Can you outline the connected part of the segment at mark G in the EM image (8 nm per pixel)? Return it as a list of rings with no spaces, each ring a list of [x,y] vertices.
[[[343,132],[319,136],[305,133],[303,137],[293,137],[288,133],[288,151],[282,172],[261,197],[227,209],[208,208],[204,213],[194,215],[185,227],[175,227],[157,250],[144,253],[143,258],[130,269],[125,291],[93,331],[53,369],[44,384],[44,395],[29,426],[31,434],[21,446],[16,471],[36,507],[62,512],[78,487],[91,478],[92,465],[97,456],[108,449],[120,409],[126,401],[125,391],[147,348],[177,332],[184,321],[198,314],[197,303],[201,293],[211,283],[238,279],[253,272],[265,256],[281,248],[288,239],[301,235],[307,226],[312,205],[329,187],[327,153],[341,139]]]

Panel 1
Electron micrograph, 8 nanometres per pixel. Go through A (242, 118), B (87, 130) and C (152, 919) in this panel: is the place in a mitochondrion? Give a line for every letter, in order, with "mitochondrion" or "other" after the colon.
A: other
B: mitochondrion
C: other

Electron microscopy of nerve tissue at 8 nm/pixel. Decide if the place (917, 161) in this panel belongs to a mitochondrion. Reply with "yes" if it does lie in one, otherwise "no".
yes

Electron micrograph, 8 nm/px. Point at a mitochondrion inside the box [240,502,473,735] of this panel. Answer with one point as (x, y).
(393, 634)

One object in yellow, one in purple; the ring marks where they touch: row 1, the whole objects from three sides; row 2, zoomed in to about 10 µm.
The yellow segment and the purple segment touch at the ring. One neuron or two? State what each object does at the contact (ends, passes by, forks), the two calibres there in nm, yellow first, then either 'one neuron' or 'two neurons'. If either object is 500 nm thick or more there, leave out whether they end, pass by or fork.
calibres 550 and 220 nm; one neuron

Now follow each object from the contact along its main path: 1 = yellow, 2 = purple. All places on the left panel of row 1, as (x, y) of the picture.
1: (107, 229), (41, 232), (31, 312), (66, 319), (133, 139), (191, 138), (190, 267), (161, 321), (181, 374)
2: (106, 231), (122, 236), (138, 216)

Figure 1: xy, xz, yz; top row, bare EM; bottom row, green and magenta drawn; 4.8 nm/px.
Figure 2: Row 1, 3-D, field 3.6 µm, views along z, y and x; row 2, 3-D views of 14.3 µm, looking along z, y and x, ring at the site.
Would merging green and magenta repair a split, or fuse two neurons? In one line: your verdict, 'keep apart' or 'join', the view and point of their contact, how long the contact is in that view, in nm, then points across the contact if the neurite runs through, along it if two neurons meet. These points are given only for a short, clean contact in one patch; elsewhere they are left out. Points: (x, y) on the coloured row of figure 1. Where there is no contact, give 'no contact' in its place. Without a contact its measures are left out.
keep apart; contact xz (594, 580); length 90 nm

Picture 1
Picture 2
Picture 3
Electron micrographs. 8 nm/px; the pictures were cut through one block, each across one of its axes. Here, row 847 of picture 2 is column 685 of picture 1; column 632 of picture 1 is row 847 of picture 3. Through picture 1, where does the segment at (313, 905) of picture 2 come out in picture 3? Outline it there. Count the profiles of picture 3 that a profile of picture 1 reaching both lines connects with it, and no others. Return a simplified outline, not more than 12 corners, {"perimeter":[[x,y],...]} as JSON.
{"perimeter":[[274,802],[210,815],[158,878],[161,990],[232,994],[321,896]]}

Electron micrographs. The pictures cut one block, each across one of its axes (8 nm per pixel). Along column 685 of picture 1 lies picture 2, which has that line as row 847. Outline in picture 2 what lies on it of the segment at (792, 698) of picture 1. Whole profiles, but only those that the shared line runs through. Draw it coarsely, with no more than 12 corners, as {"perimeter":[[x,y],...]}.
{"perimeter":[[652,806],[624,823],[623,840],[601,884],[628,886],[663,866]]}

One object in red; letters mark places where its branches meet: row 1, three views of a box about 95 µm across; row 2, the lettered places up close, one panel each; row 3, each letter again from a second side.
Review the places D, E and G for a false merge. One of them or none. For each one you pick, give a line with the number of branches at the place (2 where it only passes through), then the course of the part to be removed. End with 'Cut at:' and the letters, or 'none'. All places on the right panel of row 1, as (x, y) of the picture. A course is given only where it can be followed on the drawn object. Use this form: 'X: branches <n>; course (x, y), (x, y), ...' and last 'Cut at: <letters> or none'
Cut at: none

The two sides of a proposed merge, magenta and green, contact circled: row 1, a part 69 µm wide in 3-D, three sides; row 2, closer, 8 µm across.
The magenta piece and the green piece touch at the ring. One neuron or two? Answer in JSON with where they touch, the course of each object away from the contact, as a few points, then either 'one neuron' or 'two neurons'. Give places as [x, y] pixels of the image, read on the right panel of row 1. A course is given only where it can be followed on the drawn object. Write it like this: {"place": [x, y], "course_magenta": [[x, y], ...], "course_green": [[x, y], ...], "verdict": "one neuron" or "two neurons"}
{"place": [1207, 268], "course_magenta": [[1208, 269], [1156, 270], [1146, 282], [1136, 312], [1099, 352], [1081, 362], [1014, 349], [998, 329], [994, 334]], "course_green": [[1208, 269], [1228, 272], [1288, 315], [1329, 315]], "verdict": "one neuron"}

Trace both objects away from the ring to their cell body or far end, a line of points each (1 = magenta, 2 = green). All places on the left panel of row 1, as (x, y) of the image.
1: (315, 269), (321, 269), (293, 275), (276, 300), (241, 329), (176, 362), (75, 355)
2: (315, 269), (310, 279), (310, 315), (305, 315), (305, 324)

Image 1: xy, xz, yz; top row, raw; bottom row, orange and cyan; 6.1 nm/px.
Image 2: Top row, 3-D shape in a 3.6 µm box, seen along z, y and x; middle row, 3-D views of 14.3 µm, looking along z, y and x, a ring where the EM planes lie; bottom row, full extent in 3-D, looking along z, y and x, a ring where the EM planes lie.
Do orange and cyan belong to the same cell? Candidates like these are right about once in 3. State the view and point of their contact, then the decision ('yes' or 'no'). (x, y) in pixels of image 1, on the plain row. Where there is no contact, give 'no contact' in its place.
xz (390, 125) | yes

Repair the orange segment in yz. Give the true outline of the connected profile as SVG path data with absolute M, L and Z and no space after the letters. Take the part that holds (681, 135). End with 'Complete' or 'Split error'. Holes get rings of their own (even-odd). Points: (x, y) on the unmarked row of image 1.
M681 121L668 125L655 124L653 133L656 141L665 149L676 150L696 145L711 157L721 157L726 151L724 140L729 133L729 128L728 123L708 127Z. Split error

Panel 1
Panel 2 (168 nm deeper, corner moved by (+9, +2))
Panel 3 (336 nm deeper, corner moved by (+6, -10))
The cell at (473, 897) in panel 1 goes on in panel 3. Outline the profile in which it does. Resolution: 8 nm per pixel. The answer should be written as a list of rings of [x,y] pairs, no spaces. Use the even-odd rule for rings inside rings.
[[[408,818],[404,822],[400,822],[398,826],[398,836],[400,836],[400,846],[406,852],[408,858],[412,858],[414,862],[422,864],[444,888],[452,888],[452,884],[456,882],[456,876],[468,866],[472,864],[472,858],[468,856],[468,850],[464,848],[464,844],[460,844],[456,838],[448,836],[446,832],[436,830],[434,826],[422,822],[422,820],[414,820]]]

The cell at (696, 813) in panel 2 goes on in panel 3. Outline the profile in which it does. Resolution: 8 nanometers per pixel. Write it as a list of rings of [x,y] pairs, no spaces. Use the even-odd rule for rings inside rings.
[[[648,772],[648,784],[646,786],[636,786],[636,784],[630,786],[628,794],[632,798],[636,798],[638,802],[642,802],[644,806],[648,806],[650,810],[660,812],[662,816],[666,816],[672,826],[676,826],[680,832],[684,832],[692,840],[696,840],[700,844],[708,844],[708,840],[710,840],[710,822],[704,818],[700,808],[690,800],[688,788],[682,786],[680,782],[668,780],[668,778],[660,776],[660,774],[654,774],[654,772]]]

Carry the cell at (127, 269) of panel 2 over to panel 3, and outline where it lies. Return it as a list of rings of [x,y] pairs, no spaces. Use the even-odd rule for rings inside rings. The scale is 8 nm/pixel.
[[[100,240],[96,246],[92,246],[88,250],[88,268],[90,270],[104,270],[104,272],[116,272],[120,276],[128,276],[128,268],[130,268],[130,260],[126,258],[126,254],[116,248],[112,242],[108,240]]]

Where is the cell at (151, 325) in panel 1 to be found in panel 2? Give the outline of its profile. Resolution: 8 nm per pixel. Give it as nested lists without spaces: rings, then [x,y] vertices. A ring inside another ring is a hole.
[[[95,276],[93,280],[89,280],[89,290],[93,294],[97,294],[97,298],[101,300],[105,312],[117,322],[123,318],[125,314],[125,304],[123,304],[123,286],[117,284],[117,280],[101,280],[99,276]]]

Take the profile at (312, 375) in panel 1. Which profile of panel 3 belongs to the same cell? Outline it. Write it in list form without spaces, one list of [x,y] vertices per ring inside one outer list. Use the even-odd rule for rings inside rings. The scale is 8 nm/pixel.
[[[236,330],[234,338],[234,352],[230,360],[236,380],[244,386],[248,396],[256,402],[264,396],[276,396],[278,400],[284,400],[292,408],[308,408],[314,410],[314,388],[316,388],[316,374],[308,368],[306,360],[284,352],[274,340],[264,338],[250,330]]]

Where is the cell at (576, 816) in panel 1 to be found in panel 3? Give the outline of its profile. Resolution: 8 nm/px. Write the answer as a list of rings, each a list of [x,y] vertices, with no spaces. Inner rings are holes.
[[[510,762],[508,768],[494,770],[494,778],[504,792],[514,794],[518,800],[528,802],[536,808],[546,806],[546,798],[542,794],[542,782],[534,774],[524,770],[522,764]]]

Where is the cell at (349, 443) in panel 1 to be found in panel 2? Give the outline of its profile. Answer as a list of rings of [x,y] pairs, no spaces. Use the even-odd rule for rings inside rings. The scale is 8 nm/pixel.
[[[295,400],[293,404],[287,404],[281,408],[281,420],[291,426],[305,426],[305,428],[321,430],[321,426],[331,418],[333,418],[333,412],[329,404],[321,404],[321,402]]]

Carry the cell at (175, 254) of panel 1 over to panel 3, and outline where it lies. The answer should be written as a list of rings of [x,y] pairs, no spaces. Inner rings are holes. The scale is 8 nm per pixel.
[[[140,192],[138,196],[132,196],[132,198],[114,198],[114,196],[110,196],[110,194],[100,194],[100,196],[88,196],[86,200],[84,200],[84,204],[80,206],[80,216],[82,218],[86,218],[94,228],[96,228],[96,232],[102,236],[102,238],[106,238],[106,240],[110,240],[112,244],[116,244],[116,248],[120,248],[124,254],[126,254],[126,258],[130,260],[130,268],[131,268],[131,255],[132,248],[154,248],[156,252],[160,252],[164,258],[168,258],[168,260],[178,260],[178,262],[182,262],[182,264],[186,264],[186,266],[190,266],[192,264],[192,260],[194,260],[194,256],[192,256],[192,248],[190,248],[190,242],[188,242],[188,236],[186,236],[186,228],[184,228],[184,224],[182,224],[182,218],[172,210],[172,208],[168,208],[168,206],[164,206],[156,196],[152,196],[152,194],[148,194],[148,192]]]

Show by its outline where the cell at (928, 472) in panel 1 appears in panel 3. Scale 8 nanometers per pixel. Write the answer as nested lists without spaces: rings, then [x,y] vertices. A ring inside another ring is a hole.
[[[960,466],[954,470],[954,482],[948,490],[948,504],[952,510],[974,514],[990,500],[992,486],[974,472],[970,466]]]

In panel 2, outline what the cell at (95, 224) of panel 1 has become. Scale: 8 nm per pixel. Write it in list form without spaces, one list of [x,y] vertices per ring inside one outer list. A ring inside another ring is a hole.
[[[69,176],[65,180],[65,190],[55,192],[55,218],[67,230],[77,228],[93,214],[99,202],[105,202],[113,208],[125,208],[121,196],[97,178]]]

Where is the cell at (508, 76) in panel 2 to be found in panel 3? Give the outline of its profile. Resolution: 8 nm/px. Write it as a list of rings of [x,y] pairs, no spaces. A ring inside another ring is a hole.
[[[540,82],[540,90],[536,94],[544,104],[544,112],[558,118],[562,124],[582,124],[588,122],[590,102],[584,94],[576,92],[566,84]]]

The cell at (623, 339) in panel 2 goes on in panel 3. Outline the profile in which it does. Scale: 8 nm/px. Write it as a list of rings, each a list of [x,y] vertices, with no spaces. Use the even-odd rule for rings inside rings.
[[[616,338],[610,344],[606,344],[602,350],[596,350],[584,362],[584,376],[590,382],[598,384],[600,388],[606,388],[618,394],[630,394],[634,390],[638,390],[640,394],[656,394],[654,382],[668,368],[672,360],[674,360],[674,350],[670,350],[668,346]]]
....
▶ [Problem to solve]
Beginning at the line that holds "The cell at (623, 339)", write out word for word each line through the end of the records.

▶ [Output for this task]
The cell at (623, 339) in panel 2 goes on in panel 3. Outline the profile in which it does. Scale: 8 nm/px. Write it as a list of rings, each a list of [x,y] vertices, with no spaces. Use the even-odd rule for rings inside rings.
[[[616,338],[610,344],[606,344],[602,350],[596,350],[584,362],[584,376],[590,382],[598,384],[600,388],[606,388],[618,394],[630,394],[634,390],[638,390],[640,394],[656,394],[654,382],[668,368],[672,360],[674,360],[674,350],[670,350],[668,346]]]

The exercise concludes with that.